WE It’s a way of reclaiming this territory, if you could look at it like that. Like, ‘this is interesting, but how can I interject myself into this?’ I don’t think it’s quite so simple but your personality comes out very much in that.

AS The impetus for American Gag was gag and prank gifts you could buy from the back of old comics. I got a bunch of gags and then once I started working I realized that the weakest parts of some of the sculptures were the gag elements so those quickly started getting edited out. Then I was just trying to make the work work. I had to just trust myself, make some formal decisions and keep moving. Maybe I told you this before, having a kid for the first time while making a new body of work was a whole new way of working. We didn’t have a studio, we didn’t have daycare, so you know I’m in the living room with my toddler trying to figure out how to use a power saw. And I really had to plan every move. I’d make one cut and then I couldn’t do anymore until Tyler [Vlahovich] got home. It was excruciating but I think that having to stop and reflect helps the work manifest a little better. I made less mistakes. It was an entirely different way of working for me. I used to just plow through, not really stopping to think very often, just make the work and I never had to stop once it started.

MCH So when you started working with these gag items, because we talked about the wood pieces in my work, how did the wood come about and were you integrating the wood pieces with the gag pieces?

AS Yeah, there were a lot of different plans for certain pieces, like Perv for example, was much different than how he actually manifested. But the material was always wood because I know how to work with wood. Not in a super carpenter way but working with wood is within my means. It’s not like I had a fabricator to make things out of fiberglass for me, and they didn’t seem appropriate in plaster or any other material that I would be familiar enough with that I could work myself. Wood was the way to go. And I’m really attracted to wood. I like to be surrounded by it.

In regard to the materials you used in Gumhead, the textures involved can be really nice and slick and at the same time the bodily references transform the slickness into some sort of excretion. It’s working in a dual way. I feel that there’s a lot in common with our work. Besides the seemingly contradictory elements that work together, we both seem to make autonomous objects that work off one another in a space. We’re not just piling shit in a corner. An object can exist on it’s own but is also happy in a roomful of his friends.
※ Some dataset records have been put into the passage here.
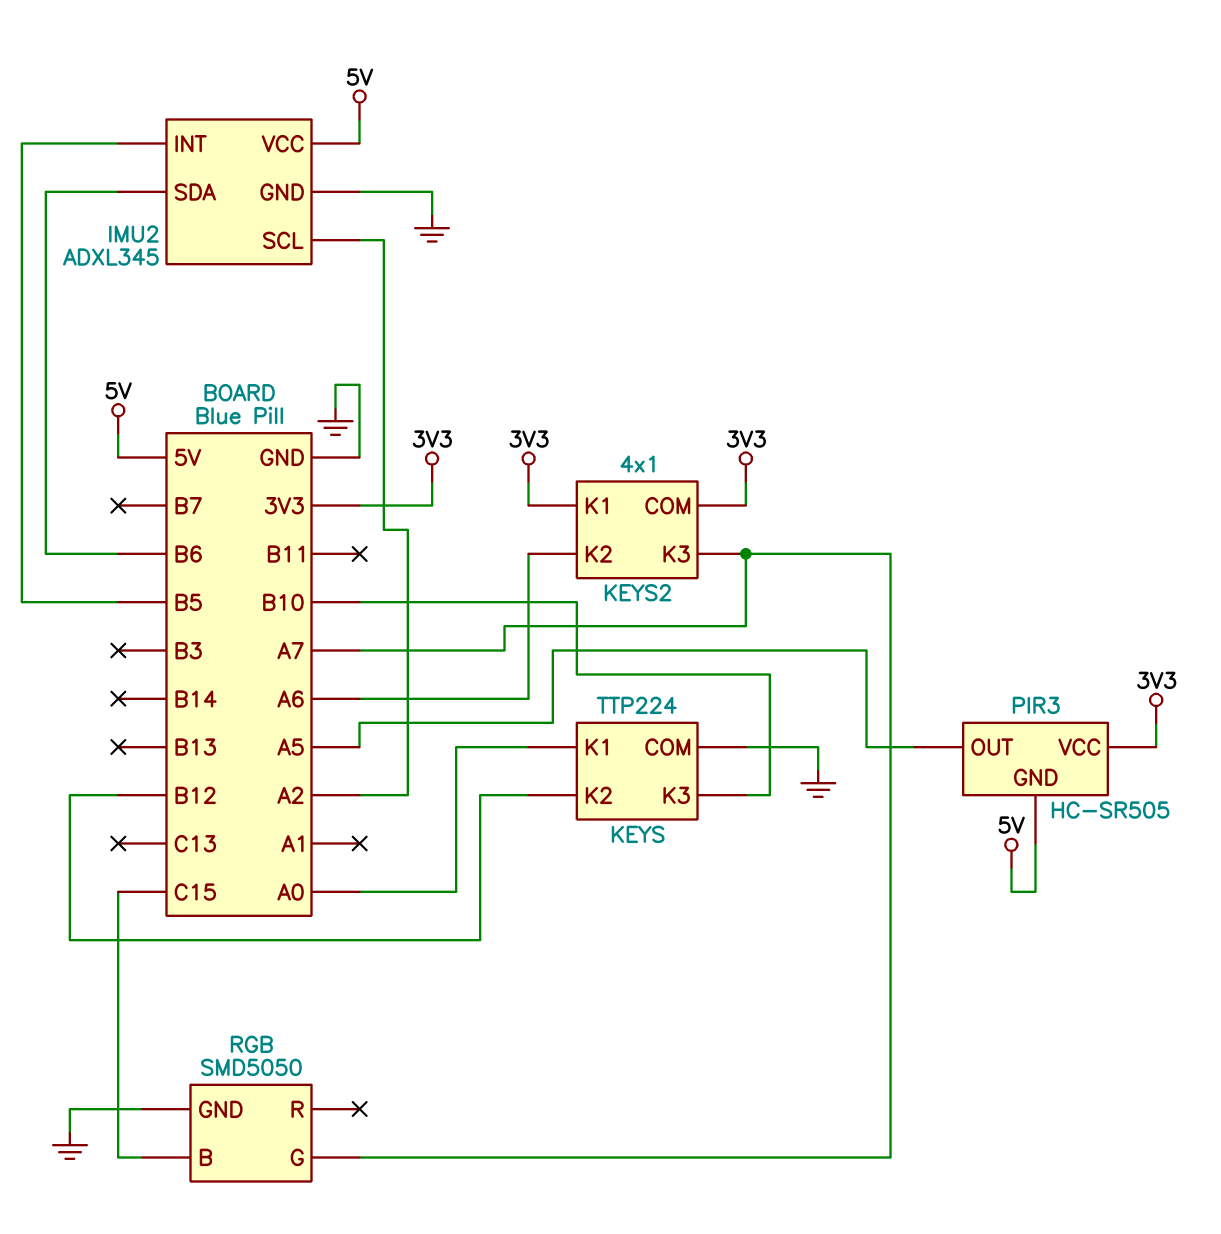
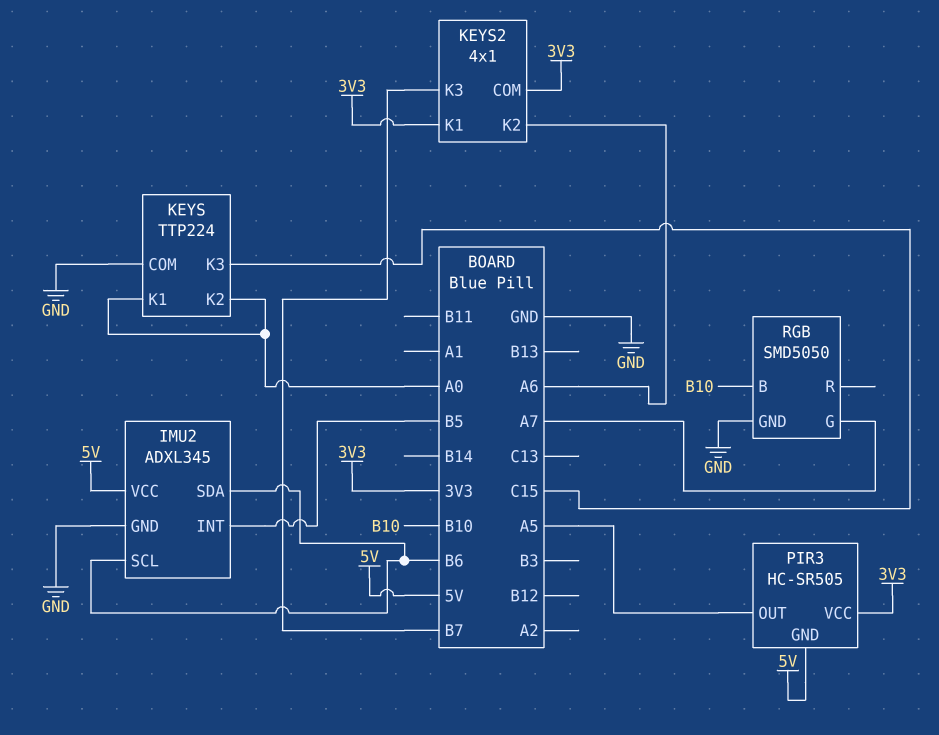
IMU2 pin SCL: A2 -> B6
KEYS pin K2: B12 -> A0
KEYS pin K3: B10 -> C15
KEYS2 pin K3: A7 -> B7
RGB pin B: C15 -> B10

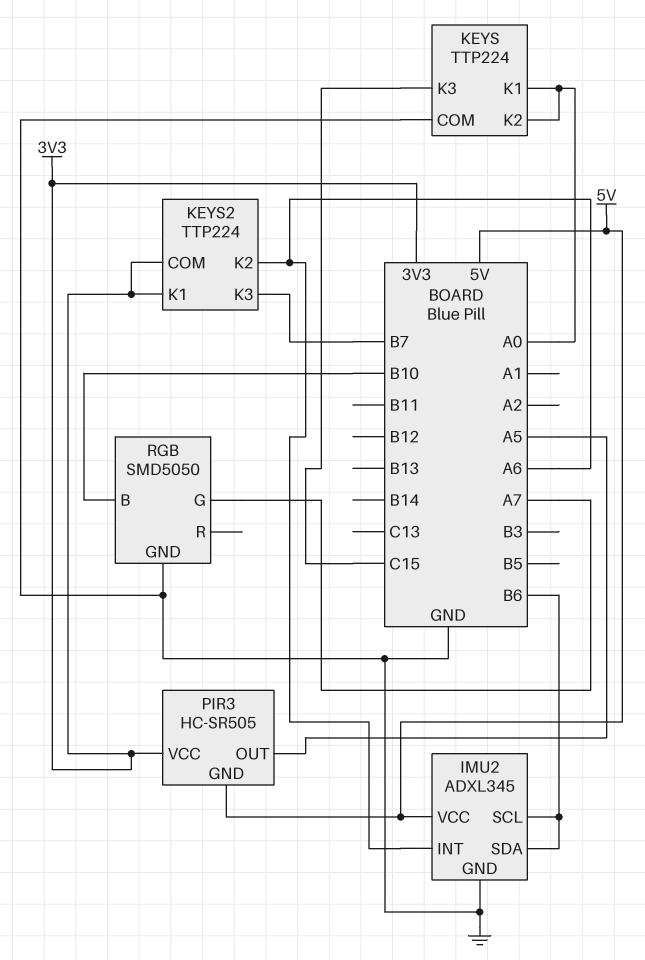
IMU2 pin INT: B5 -> A6
KEYS2: 4x1 -> TTP224

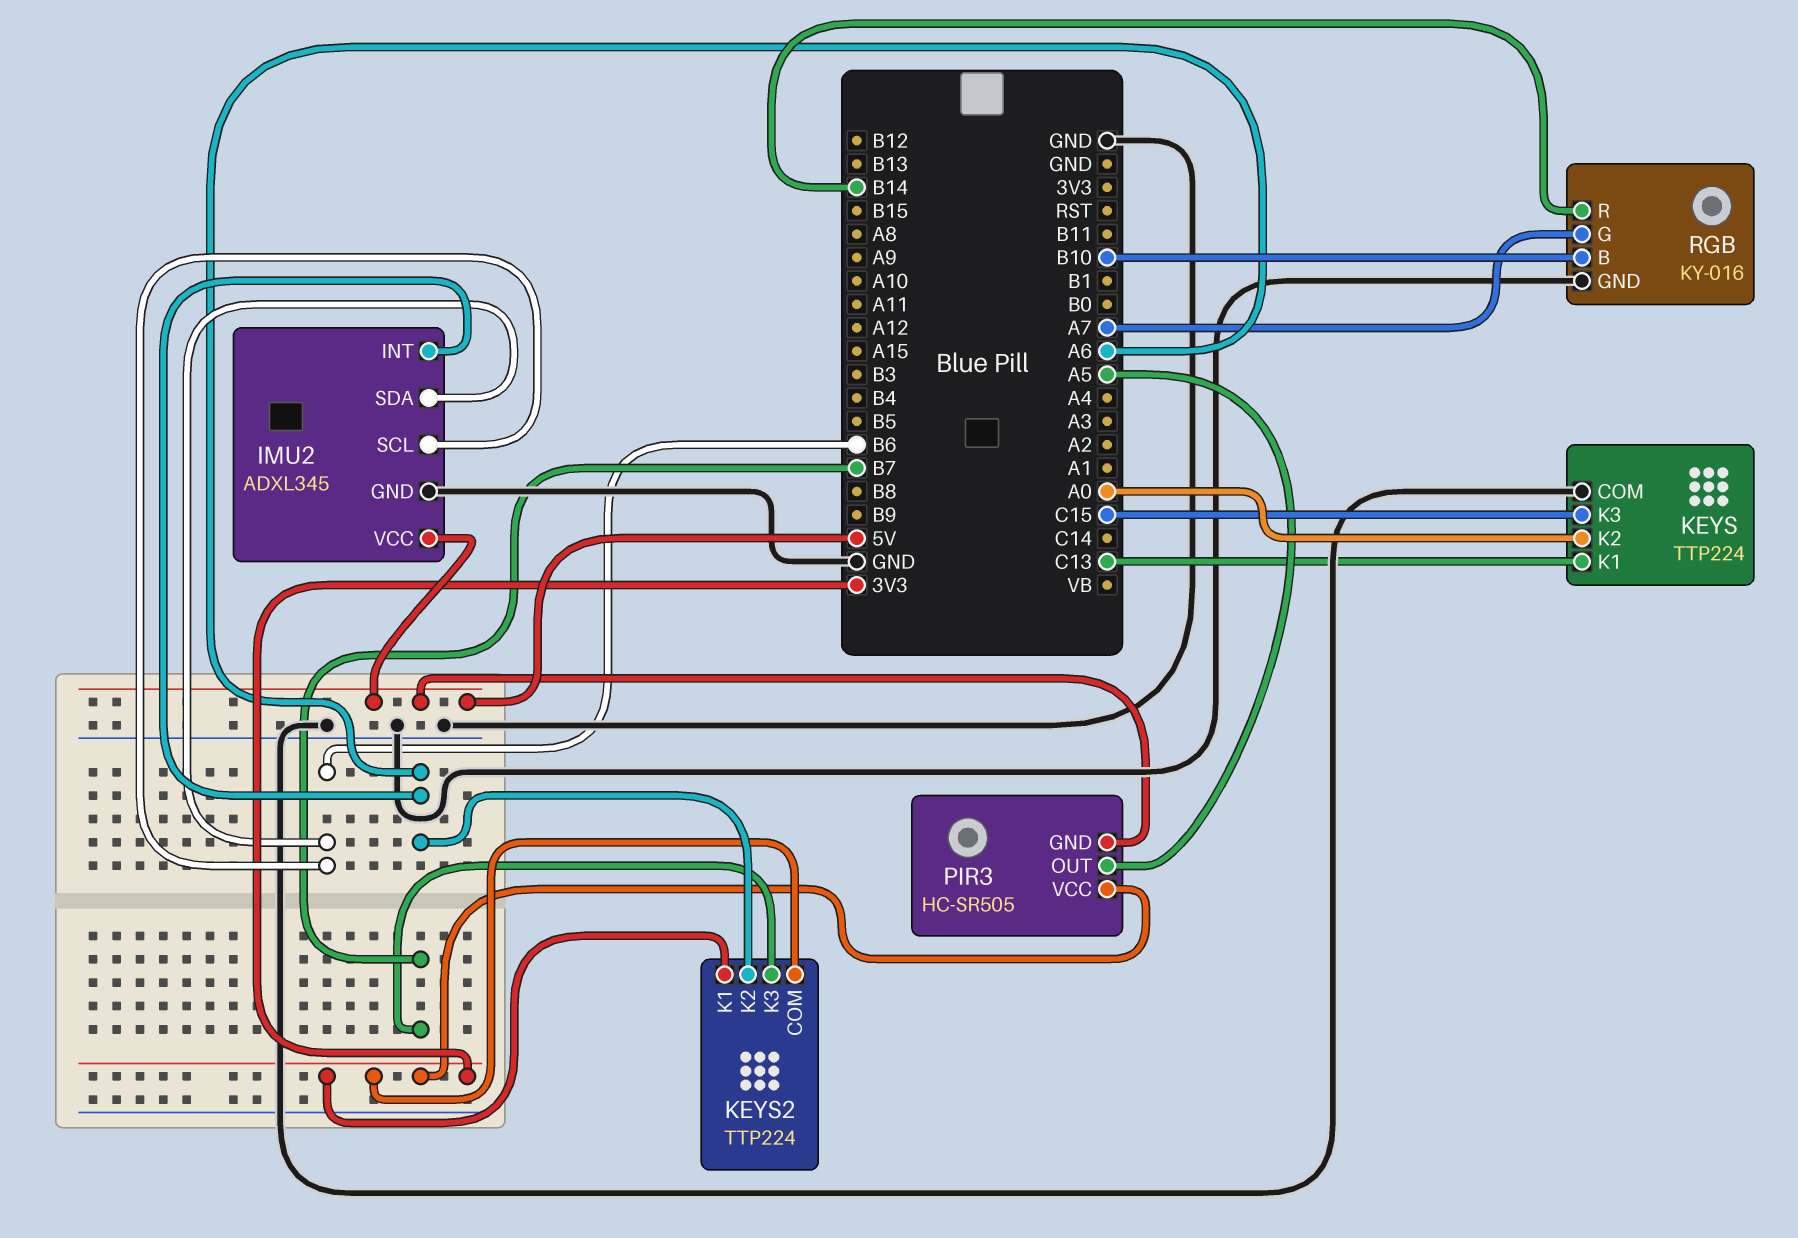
KEYS pin K1: A0 -> C13
RGB: SMD5050 -> KY-016
RGB pin R: none -> B14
MCH And he has a relationship with all these other pieces.

AS I really respond to sculpture like that. Maybe I’m too old school about sculpture. The big giant messes that are really common right now in sculpture – I can’t easily get a handle on them so I really love to just see the object that stands on its own.

MCH Me too, I agree. That’s what I enjoyed about your show, too. There are threads that lead you somewhere. Sometimes I know exactly the kind of sculpture you’re talking about. It’s just hard to find the dots to connect. And just purely my own sensibility, I really love seeing the crafted unique object. I love that. And I love the process of making and discovery and I love seeing objects other people make. And to create an entire kind of experience where everything has a relationship and you can see a progression…and it makes maybe a visceral kind of sense. I really enjoy making work like that and it’s what I gravitate towards also. And when I started flipping back in your work, I was like, ‘wow, your ideas really relate to mine even if the work is ultimately quite different.’ I definitely see the commonality.

AS Object-maker.

MCH Object-maker, and the humor. And you were talking about neutralization. I do the same thing in a way. I made this intestinal piece…it looks totally abject, like shit. And then I have to bring it back. I can’t let it truly go to the abject. Something has to offset that.

AS I just wonder if that is just a fun intellectual exercise or if it’s something that we’re compelled to do for some psychological reason. Maybe it’s both, maybe it’s neither. I don’t consciously do it. It’s just when I look back on my work, there it is again. When you get distance, it’s almost embarrassing.